Each line of the listing below containing the word "label" should be returned.

---

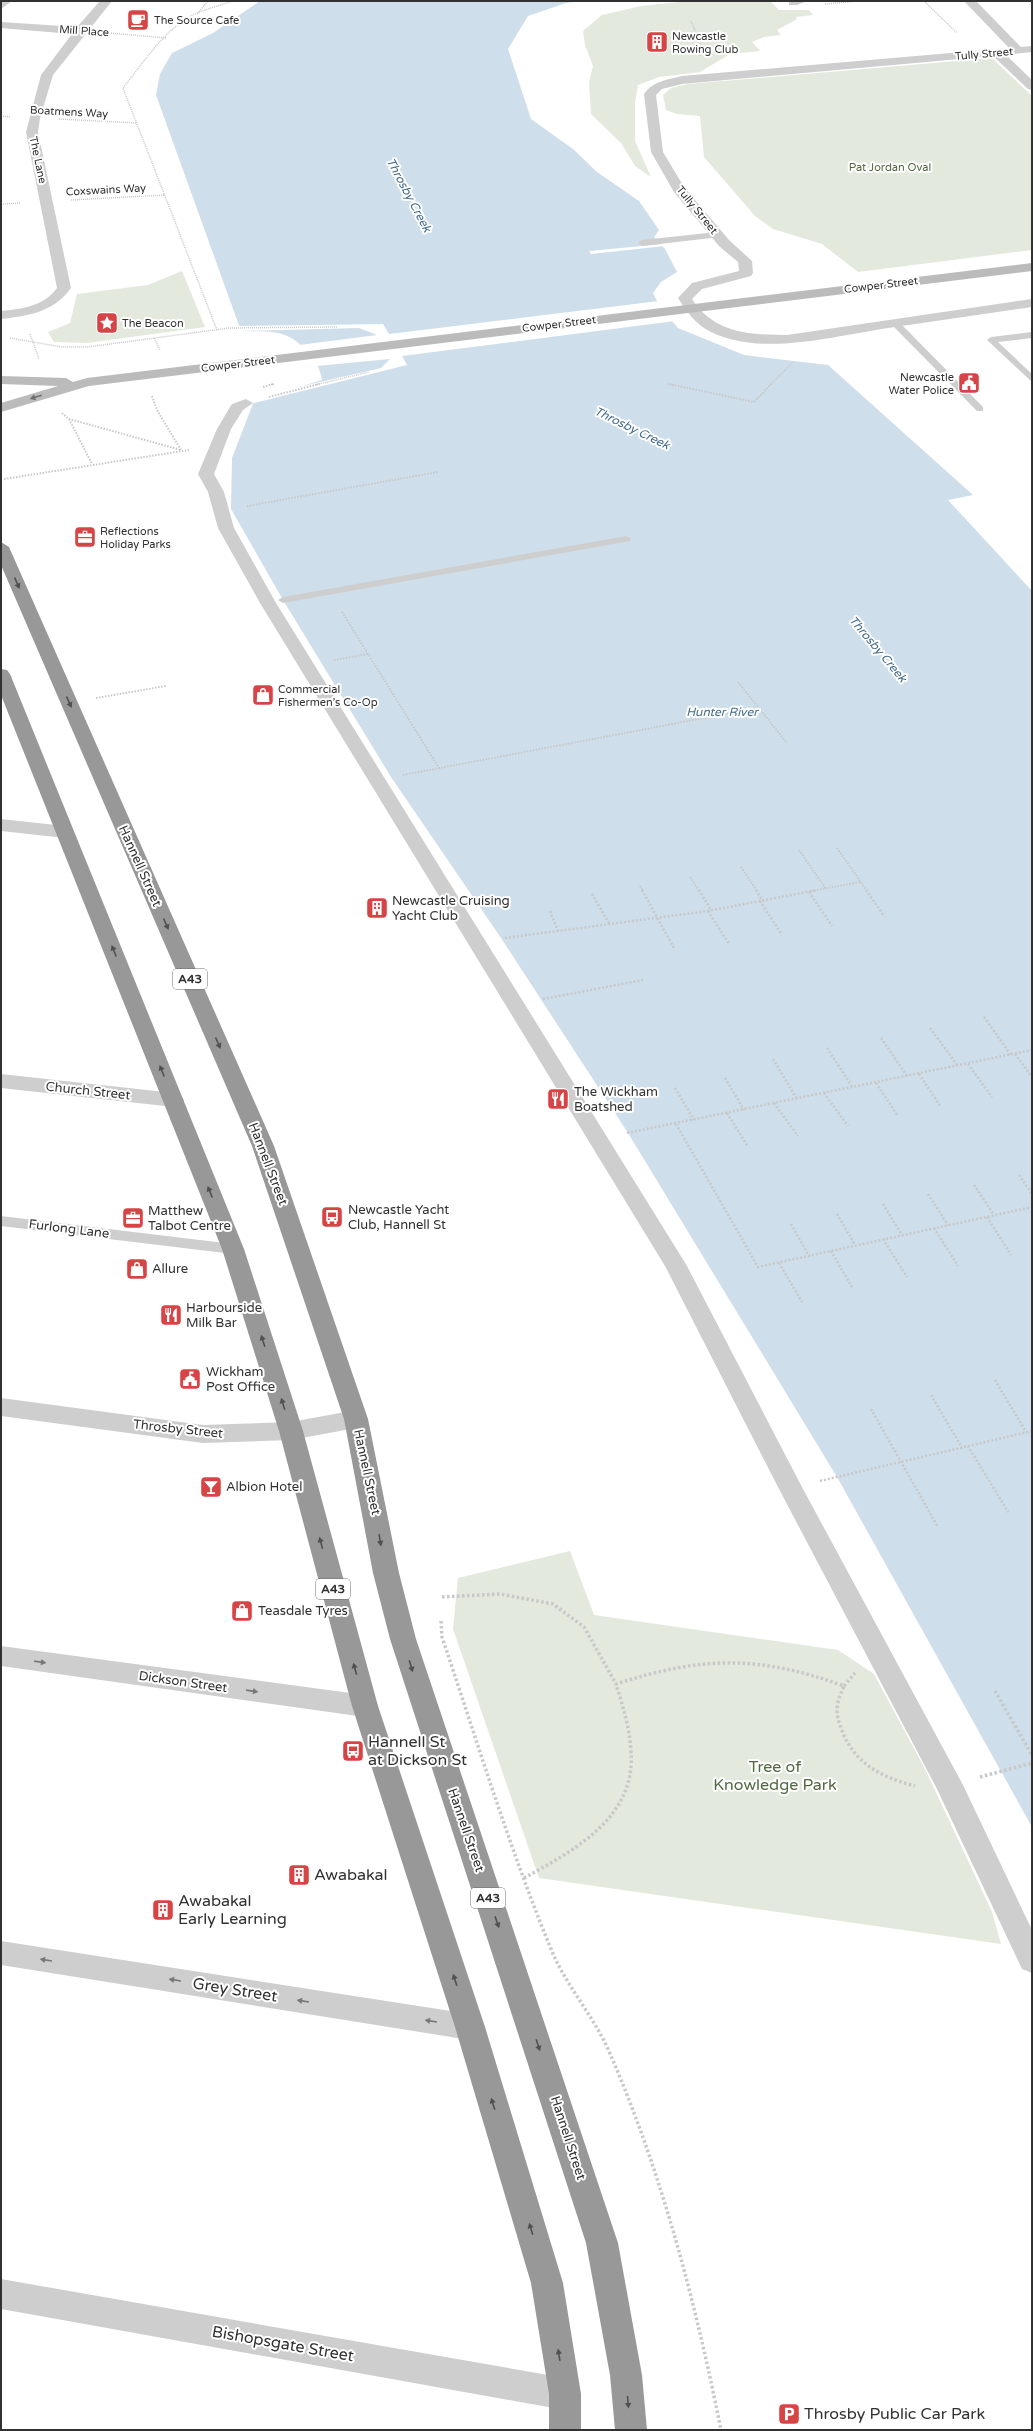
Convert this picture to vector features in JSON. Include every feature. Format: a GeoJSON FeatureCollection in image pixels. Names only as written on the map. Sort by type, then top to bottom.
{"type":"FeatureCollection","features":[{"type":"Feature","properties":{"kind":"highway","name":"Hannell Street"},"geometry":{"type":"LineString","coordinates":[[1,547],[263,1146],[356,1419],[386,1573],[403,1639],[602,2243],[626,2375],[631,2430]]}},
{"type":"Feature","properties":{"kind":"highway","name":"A43"},"geometry":{"type":"LineString","coordinates":[[1,674],[233,1249],[291,1431],[365,1706],[470,2027],[547,2283],[565,2394],[565,2430]]}},
{"type":"Feature","properties":{"kind":"main road","name":"Cowper Street"},"geometry":{"type":"LineString","coordinates":[[1,380],[87,382],[849,288],[1032,267]]}},
{"type":"Feature","properties":{"kind":"main road","name":"Cowper Street"},"geometry":{"type":"LineString","coordinates":[[1,408],[87,382]]}},
{"type":"Feature","properties":{"kind":"street"},"geometry":{"type":"LineString","coordinates":[[1,6],[6,1]]}},
{"type":"Feature","properties":{"kind":"street","name":"The Lane"},"geometry":{"type":"LineString","coordinates":[[1,315],[21,314],[46,304],[60,295],[64,288],[32,132],[34,118],[47,75],[80,31],[106,1]]}},
{"type":"Feature","properties":{"kind":"street"},"geometry":{"type":"LineString","coordinates":[[970,1],[1019,51]]}},
{"type":"Feature","properties":{"kind":"street","name":"Mill Place"},"geometry":{"type":"LineString","coordinates":[[1,25],[80,31]]}},
{"type":"Feature","properties":{"kind":"street","name":"Tully Street"},"geometry":{"type":"LineString","coordinates":[[1032,50],[682,80],[658,86],[650,94],[657,152],[679,189],[721,239],[745,261],[746,273],[697,286],[685,298],[688,305],[705,323],[718,331],[756,340],[787,339],[1032,303]]}},
{"type":"Feature","properties":{"kind":"street"},"geometry":{"type":"LineString","coordinates":[[997,53],[1032,86]]}},
{"type":"Feature","properties":{"kind":"street"},"geometry":{"type":"LineString","coordinates":[[246,404],[237,407],[224,429],[206,474],[216,492],[226,528],[268,603],[676,1266],[791,1489],[949,1786],[1032,1960]]}},
{"type":"Feature","properties":{"kind":"street"},"geometry":{"type":"LineString","coordinates":[[1,825],[65,832]]}},
{"type":"Feature","properties":{"kind":"street","name":"Church Street"},"geometry":{"type":"LineString","coordinates":[[1,1081],[174,1100]]}},
{"type":"Feature","properties":{"kind":"street","name":"Throsby Street"},"geometry":{"type":"LineString","coordinates":[[1,1408],[203,1434],[291,1431],[356,1419]]}},
{"type":"Feature","properties":{"kind":"street","name":"Dickson Street"},"geometry":{"type":"LineString","coordinates":[[1,1656],[365,1706]]}},
{"type":"Feature","properties":{"kind":"street","name":"Grey Street"},"geometry":{"type":"LineString","coordinates":[[1,1953],[470,2027]]}},
{"type":"Feature","properties":{"kind":"street","name":"Bishopsgate Street"},"geometry":{"type":"LineString","coordinates":[[1,2294],[565,2394]]}},
{"type":"Feature","properties":{"kind":"lane"},"geometry":{"type":"LineString","coordinates":[[642,243],[721,239]]}},
{"type":"Feature","properties":{"kind":"lane"},"geometry":{"type":"LineString","coordinates":[[651,251],[721,239]]}},
{"type":"Feature","properties":{"kind":"lane"},"geometry":{"type":"LineString","coordinates":[[896,323],[980,409]]}},
{"type":"Feature","properties":{"kind":"lane"},"geometry":{"type":"LineString","coordinates":[[1032,335],[991,340],[1032,379]]}},
{"type":"Feature","properties":{"kind":"lane"},"geometry":{"type":"LineString","coordinates":[[283,600],[626,539]]}},
{"type":"Feature","properties":{"kind":"lane","name":"Furlong Lane"},"geometry":{"type":"LineString","coordinates":[[1,1221],[233,1249]]}},
{"type":"Feature","properties":{"kind":"path"},"geometry":{"type":"LineString","coordinates":[[208,1],[197,13],[179,25],[123,88],[217,330]]}},
{"type":"Feature","properties":{"kind":"path"},"geometry":{"type":"LineString","coordinates":[[197,13],[233,1]]}},
{"type":"Feature","properties":{"kind":"path"},"geometry":{"type":"LineString","coordinates":[[822,4],[858,1]]}},
{"type":"Feature","properties":{"kind":"path"},"geometry":{"type":"LineString","coordinates":[[691,21],[700,41],[700,59]]}},
{"type":"Feature","properties":{"kind":"path","name":"Mill Place"},"geometry":{"type":"LineString","coordinates":[[80,31],[167,38]]}},
{"type":"Feature","properties":{"kind":"path","name":"Boatmens Way"},"geometry":{"type":"LineString","coordinates":[[1,116],[137,124]]}},
{"type":"Feature","properties":{"kind":"path","name":"Coxswains Way"},"geometry":{"type":"LineString","coordinates":[[1,204],[165,195]]}},
{"type":"Feature","properties":{"kind":"path"},"geometry":{"type":"LineString","coordinates":[[6,338],[62,347],[88,347],[229,328]]}},
{"type":"Feature","properties":{"kind":"path"},"geometry":{"type":"LineString","coordinates":[[33,342],[39,360]]}},
{"type":"Feature","properties":{"kind":"path"},"geometry":{"type":"LineString","coordinates":[[667,384],[754,402],[793,362]]}},
{"type":"Feature","properties":{"kind":"path"},"geometry":{"type":"LineString","coordinates":[[152,393],[154,404],[178,442],[181,450]]}},
{"type":"Feature","properties":{"kind":"path"},"geometry":{"type":"LineString","coordinates":[[60,410],[69,419],[92,464]]}},
{"type":"Feature","properties":{"kind":"path"},"geometry":{"type":"LineString","coordinates":[[69,419],[181,450]]}},
{"type":"Feature","properties":{"kind":"path"},"geometry":{"type":"LineString","coordinates":[[4,479],[181,450]]}},
{"type":"Feature","properties":{"kind":"path"},"geometry":{"type":"LineString","coordinates":[[246,506],[438,472]]}},
{"type":"Feature","properties":{"kind":"path"},"geometry":{"type":"LineString","coordinates":[[328,592],[369,654],[439,768]]}},
{"type":"Feature","properties":{"kind":"path"},"geometry":{"type":"LineString","coordinates":[[330,661],[369,654]]}},
{"type":"Feature","properties":{"kind":"path"},"geometry":{"type":"LineString","coordinates":[[738,682],[757,708],[787,743]]}},
{"type":"Feature","properties":{"kind":"path"},"geometry":{"type":"LineString","coordinates":[[107,696],[166,686]]}},
{"type":"Feature","properties":{"kind":"path"},"geometry":{"type":"LineString","coordinates":[[398,776],[757,708]]}},
{"type":"Feature","properties":{"kind":"path"},"geometry":{"type":"LineString","coordinates":[[837,848],[884,916]]}},
{"type":"Feature","properties":{"kind":"path"},"geometry":{"type":"LineString","coordinates":[[799,850],[826,889]]}},
{"type":"Feature","properties":{"kind":"path"},"geometry":{"type":"LineString","coordinates":[[741,868],[782,935]]}},
{"type":"Feature","properties":{"kind":"path"},"geometry":{"type":"LineString","coordinates":[[690,876],[729,944]]}},
{"type":"Feature","properties":{"kind":"path"},"geometry":{"type":"LineString","coordinates":[[501,938],[659,918],[861,882]]}},
{"type":"Feature","properties":{"kind":"path"},"geometry":{"type":"LineString","coordinates":[[640,886],[659,918],[674,948]]}},
{"type":"Feature","properties":{"kind":"path"},"geometry":{"type":"LineString","coordinates":[[809,892],[832,926]]}},
{"type":"Feature","properties":{"kind":"path"},"geometry":{"type":"LineString","coordinates":[[592,894],[610,925]]}},
{"type":"Feature","properties":{"kind":"path"},"geometry":{"type":"LineString","coordinates":[[550,911],[558,931]]}},
{"type":"Feature","properties":{"kind":"path"},"geometry":{"type":"LineString","coordinates":[[516,1005],[643,980]]}},
{"type":"Feature","properties":{"kind":"path"},"geometry":{"type":"LineString","coordinates":[[984,1017],[1011,1055]]}},
{"type":"Feature","properties":{"kind":"path"},"geometry":{"type":"LineString","coordinates":[[930,1028],[958,1066]]}},
{"type":"Feature","properties":{"kind":"path"},"geometry":{"type":"LineString","coordinates":[[881,1038],[907,1076]]}},
{"type":"Feature","properties":{"kind":"path"},"geometry":{"type":"LineString","coordinates":[[827,1048],[853,1088]]}},
{"type":"Feature","properties":{"kind":"path"},"geometry":{"type":"LineString","coordinates":[[628,1133],[853,1088],[1032,1050]]}},
{"type":"Feature","properties":{"kind":"path"},"geometry":{"type":"LineString","coordinates":[[1015,1054],[1032,1077]]}},
{"type":"Feature","properties":{"kind":"path"},"geometry":{"type":"LineString","coordinates":[[773,1059],[797,1099]]}},
{"type":"Feature","properties":{"kind":"path"},"geometry":{"type":"LineString","coordinates":[[968,1064],[992,1097]]}},
{"type":"Feature","properties":{"kind":"path"},"geometry":{"type":"LineString","coordinates":[[919,1074],[942,1107]]}},
{"type":"Feature","properties":{"kind":"path"},"geometry":{"type":"LineString","coordinates":[[725,1078],[744,1110]]}},
{"type":"Feature","properties":{"kind":"path"},"geometry":{"type":"LineString","coordinates":[[876,1083],[898,1116]]}},
{"type":"Feature","properties":{"kind":"path"},"geometry":{"type":"LineString","coordinates":[[675,1088],[694,1120]]}},
{"type":"Feature","properties":{"kind":"path"},"geometry":{"type":"LineString","coordinates":[[824,1093],[848,1126]]}},
{"type":"Feature","properties":{"kind":"path"},"geometry":{"type":"LineString","coordinates":[[774,1103],[798,1136]]}},
{"type":"Feature","properties":{"kind":"path"},"geometry":{"type":"LineString","coordinates":[[727,1113],[748,1147]]}},
{"type":"Feature","properties":{"kind":"path"},"geometry":{"type":"LineString","coordinates":[[676,1124],[758,1267],[1032,1207]]}},
{"type":"Feature","properties":{"kind":"path"},"geometry":{"type":"LineString","coordinates":[[1018,1175],[1032,1194]]}},
{"type":"Feature","properties":{"kind":"path"},"geometry":{"type":"LineString","coordinates":[[974,1185],[994,1215]]}},
{"type":"Feature","properties":{"kind":"path"},"geometry":{"type":"LineString","coordinates":[[928,1194],[948,1225]]}},
{"type":"Feature","properties":{"kind":"path"},"geometry":{"type":"LineString","coordinates":[[883,1204],[902,1235]]}},
{"type":"Feature","properties":{"kind":"path"},"geometry":{"type":"LineString","coordinates":[[836,1214],[855,1245]]}},
{"type":"Feature","properties":{"kind":"path"},"geometry":{"type":"LineString","coordinates":[[987,1217],[1011,1255]]}},
{"type":"Feature","properties":{"kind":"path"},"geometry":{"type":"LineString","coordinates":[[791,1224],[809,1256]]}},
{"type":"Feature","properties":{"kind":"path"},"geometry":{"type":"LineString","coordinates":[[934,1228],[958,1266]]}},
{"type":"Feature","properties":{"kind":"path"},"geometry":{"type":"LineString","coordinates":[[883,1240],[907,1277]]}},
{"type":"Feature","properties":{"kind":"path"},"geometry":{"type":"LineString","coordinates":[[831,1251],[853,1289]]}},
{"type":"Feature","properties":{"kind":"path"},"geometry":{"type":"LineString","coordinates":[[779,1262],[802,1302]]}},
{"type":"Feature","properties":{"kind":"path"},"geometry":{"type":"LineString","coordinates":[[995,1380],[1026,1432]]}},
{"type":"Feature","properties":{"kind":"path"},"geometry":{"type":"LineString","coordinates":[[931,1394],[962,1448]]}},
{"type":"Feature","properties":{"kind":"path"},"geometry":{"type":"LineString","coordinates":[[871,1409],[938,1527]]}},
{"type":"Feature","properties":{"kind":"path"},"geometry":{"type":"LineString","coordinates":[[837,1477],[902,1463],[1032,1431]]}},
{"type":"Feature","properties":{"kind":"path"},"geometry":{"type":"LineString","coordinates":[[968,1446],[1008,1512]]}},
{"type":"Feature","properties":{"kind":"path"},"geometry":{"type":"LineString","coordinates":[[442,1597],[500,1594],[553,1604],[584,1627],[616,1684],[632,1735],[632,1773],[620,1807],[588,1841],[553,1863],[524,1878]]}},
{"type":"Feature","properties":{"kind":"path"},"geometry":{"type":"LineString","coordinates":[[441,1621],[442,1638],[524,1878],[552,1952],[607,2047],[656,2175],[701,2332],[721,2430]]}},
{"type":"Feature","properties":{"kind":"path"},"geometry":{"type":"LineString","coordinates":[[616,1684],[666,1670],[709,1662],[772,1664],[799,1670],[844,1686],[837,1707],[843,1735],[847,1745],[872,1771],[892,1781],[918,1787],[949,1786]]}},
{"type":"Feature","properties":{"kind":"path"},"geometry":{"type":"LineString","coordinates":[[995,1691],[1032,1755]]}},
{"type":"Feature","properties":{"kind":"path"},"geometry":{"type":"LineString","coordinates":[[1001,1772],[1032,1763]]}},
{"type":"Feature","properties":{"kind":"green space"},"geometry":{"type":"Polygon","coordinates":[[[689,1],[770,1],[779,10],[809,10],[813,15],[796,17],[797,19],[777,30],[781,35],[764,37],[752,42],[760,51],[730,54],[700,72],[659,77],[638,85],[635,103],[635,141],[651,177],[635,166],[621,143],[591,114],[589,82],[593,66],[585,45],[583,31],[602,15],[641,6],[689,1]]]}},
{"type":"Feature","properties":{"kind":"green space","name":"Pat Jordan Oval"},"geometry":{"type":"Polygon","coordinates":[[[992,58],[1032,96],[1032,250],[858,272],[822,244],[773,229],[755,216],[704,157],[700,116],[677,114],[666,110],[663,95],[671,88],[688,84],[992,58]]]}},
{"type":"Feature","properties":{"kind":"green space"},"geometry":{"type":"Polygon","coordinates":[[[182,271],[205,327],[87,343],[54,342],[48,332],[70,323],[77,294],[148,285],[182,271]]]}},
{"type":"Feature","properties":{"kind":"green space","name":"Tree of Knowledge Park"},"geometry":{"type":"Polygon","coordinates":[[[570,1551],[594,1615],[838,1650],[874,1674],[925,1769],[992,1912],[1001,1944],[539,1878],[453,1629],[458,1578],[570,1551]]]}},
{"type":"Feature","properties":{"kind":"water","name":"Hunter River"},"geometry":{"type":"Polygon","coordinates":[[[260,1],[582,1],[566,3],[528,16],[508,49],[531,119],[573,149],[597,172],[639,201],[659,230],[654,237],[665,249],[677,272],[661,282],[653,293],[660,307],[678,328],[744,355],[828,365],[973,495],[948,500],[1032,591],[1032,1827],[837,1477],[628,1133],[501,938],[391,777],[283,600],[231,509],[232,458],[254,401],[322,380],[319,369],[311,356],[293,339],[278,333],[241,331],[156,95],[160,74],[172,53],[213,33],[260,1]]]}},
{"type":"Feature","properties":{"kind":"pier"},"geometry":{"type":"Polygon","coordinates":[[[663,244],[665,246],[591,254],[589,251],[663,244]]]}},
{"type":"Feature","properties":{"kind":"pier"},"geometry":{"type":"Polygon","coordinates":[[[659,301],[675,321],[402,356],[407,365],[250,404],[252,399],[264,395],[381,368],[390,359],[317,366],[299,345],[377,335],[359,328],[239,331],[237,326],[383,324],[389,334],[659,301]]]}},
{"type":"Feature","properties":{"kind":"place","name":"The Source Cafe"},"geometry":{"type":"Point","coordinates":[138,20]}},
{"type":"Feature","properties":{"kind":"place","name":"Newcastle Rowing Club"},"geometry":{"type":"Point","coordinates":[657,42]}},
{"type":"Feature","properties":{"kind":"place","name":"The Beacon"},"geometry":{"type":"Point","coordinates":[107,323]}},
{"type":"Feature","properties":{"kind":"place","name":"Newcastle Water Police"},"geometry":{"type":"Point","coordinates":[969,383]}},
{"type":"Feature","properties":{"kind":"place","name":"Reflections Holiday Parks"},"geometry":{"type":"Point","coordinates":[85,537]}},
{"type":"Feature","properties":{"kind":"place","name":"Commercial Fishermen’s Co-Op"},"geometry":{"type":"Point","coordinates":[263,695]}},
{"type":"Feature","properties":{"kind":"place","name":"Newcastle Cruising Yacht Club"},"geometry":{"type":"Point","coordinates":[377,908]}},
{"type":"Feature","properties":{"kind":"place","name":"The Wickham Boatshed"},"geometry":{"type":"Point","coordinates":[558,1099]}},
{"type":"Feature","properties":{"kind":"place","name":"Newcastle Yacht Club, Hannell St"},"geometry":{"type":"Point","coordinates":[332,1217]}},
{"type":"Feature","properties":{"kind":"place","name":"Matthew Talbot Centre"},"geometry":{"type":"Point","coordinates":[133,1218]}},
{"type":"Feature","properties":{"kind":"place","name":"Allure"},"geometry":{"type":"Point","coordinates":[137,1269]}},
{"type":"Feature","properties":{"kind":"place","name":"Harbourside Milk Bar"},"geometry":{"type":"Point","coordinates":[171,1315]}},
{"type":"Feature","properties":{"kind":"place","name":"Wickham Post Office"},"geometry":{"type":"Point","coordinates":[190,1379]}},
{"type":"Feature","properties":{"kind":"place","name":"Albion Hotel"},"geometry":{"type":"Point","coordinates":[211,1487]}},
{"type":"Feature","properties":{"kind":"place","name":"Teasdale Tyres"},"geometry":{"type":"Point","coordinates":[242,1611]}},
{"type":"Feature","properties":{"kind":"place","name":"Hannell St at Dickson St"},"geometry":{"type":"Point","coordinates":[353,1751]}},
{"type":"Feature","properties":{"kind":"place","name":"Awabakal"},"geometry":{"type":"Point","coordinates":[299,1875]}},
{"type":"Feature","properties":{"kind":"place","name":"Awabakal Early Learning"},"geometry":{"type":"Point","coordinates":[163,1910]}},
{"type":"Feature","properties":{"kind":"place","name":"Throsby Public Car Park"},"geometry":{"type":"Point","coordinates":[789,2414]}},
{"type":"Feature","properties":{"kind":"water label","name":"Throsby Creek"},"geometry":{"type":"Point","coordinates":[409,195]}},
{"type":"Feature","properties":{"kind":"water label","name":"Throsby Creek"},"geometry":{"type":"Point","coordinates":[632,428]}},
{"type":"Feature","properties":{"kind":"water label","name":"Throsby Creek"},"geometry":{"type":"Point","coordinates":[878,649]}}]}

---

## RESULT
{"type":"Feature","properties":{"kind":"water label","name":"Throsby Creek"},"geometry":{"type":"Point","coordinates":[409,195]}},
{"type":"Feature","properties":{"kind":"water label","name":"Throsby Creek"},"geometry":{"type":"Point","coordinates":[632,428]}},
{"type":"Feature","properties":{"kind":"water label","name":"Throsby Creek"},"geometry":{"type":"Point","coordinates":[878,649]}}]}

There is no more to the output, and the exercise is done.